Just as Dunkirk last year radically departed from accepted filmmaking norms to find a whole new perspective on the futility of war, First Man approaches our fascination with space from both an unexpected angle, and with breathtaking creative flair.
Though its bravely unorthodox visual style and skeletal storytelling structure are sure to divide viewers, First Man is still undoubtedly one of the best and most significant movie releases of 2018.
Oscar-winning director Damien Chazelle (working in a markedly different mode from his last work, La La Land) has definitely shaped a screen spectacle designed to enthral audiences. But he does so with an intimacy and intricacy that normally go undetected on this vast cinematic scale.
The astonishing sequence that opens First Man amounts to a virtual declaration of independence from any other space movie we have seen before.
The year is 1961, and the man destined to leave that fateful first footprint on the lunar surface, Neil Armstrong (played by Ryan Gosling), is piloting an X-15 rocketpowered aircraft.
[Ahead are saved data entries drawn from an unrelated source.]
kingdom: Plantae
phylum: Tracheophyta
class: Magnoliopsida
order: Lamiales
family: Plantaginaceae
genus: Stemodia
Far beneath him is the barren expanse of the Mojave Desert. Just outside his window is that unworldly area where the vast emptiness of space begins.
There is not a single second where Armstrong gets to enjoy the view. The machine with which he is perpetually locked in one battle seems as if it will come apart at any moment.
Chazelle’s frenetically rattling camera keeps registering confusion, concentration and real terror in Armstrong’s eyes.
As Armstrong goes on to ascend from unassuming civilian pilot-engineer to unlikely NASA astronaut, the safety levels of the protospacecraft he is called upon to test, steer and land barely improve. However, the odds he might die steadily increase.
The movie charts Armstrong’s eight-year odyssey from the Mojave to the moon with the same intense reserve as the man himself.
Gosling’s nuanced, almost hushed depiction of Armstrong as a man carefully orbiting around his true emotions is the only way he could be portrayed, and holds the key to understanding this remote, yet focused character.
The final third of First Man is of course devoted to Armstrong’s crowning achievement as the pioneering leader of the Apollo 11 mission to the moon.
It is here the triumph of First Man is finally secured, balancing the momentous historic nature of the occasion with a single touching moment where the inscrutable Armstrong finally lets his guard down.
First Man opens in general release next Thursday, October 11.